╭─ EXERCISE DATA
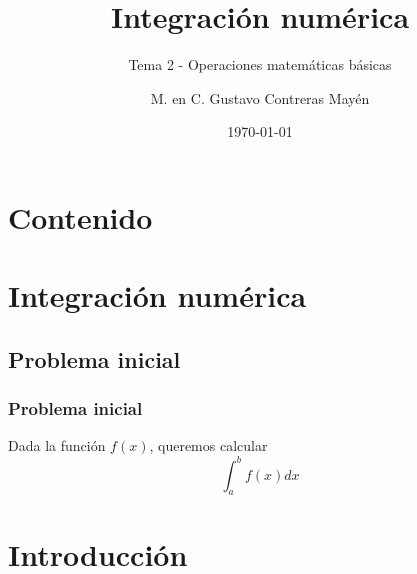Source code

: %




\title{Integración numérica}
\subtitle{Tema 2 - Operaciones matemáticas básicas}
\author{M. en C. Gustavo Contreras Mayén}
\date{\today}

\maketitle
\fontsize{14}{14}\selectfont
{}
\section*{Contenido}
\section{Integración numérica}
\subsection{Problema inicial}
\begin{frame}
\frametitle{Problema inicial}
Dada la función $f(x)$, queremos calcular
\[\int_{a}^{b} f(x) dx\]
\end{frame}
\section{Introducción}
╰─
● **EXERCISE PROMPT**
Exact copy, no pictures: reproduce every record as it stands.

● **COMPLETED EXERCISE**
Source code

: %




\title{Integración numérica}
\subtitle{Tema 2 - Operaciones matemáticas básicas}
\author{M. en C. Gustavo Contreras Mayén}
\date{\today}

\maketitle
\fontsize{14}{14}\selectfont
{}
\section*{Contenido}
\section{Integración numérica}
\subsection{Problema inicial}
\begin{frame}
\frametitle{Problema inicial}
Dada la función $f(x)$, queremos calcular
\[\int_{a}^{b} f(x) dx\]
\end{frame}
\section{Introducción}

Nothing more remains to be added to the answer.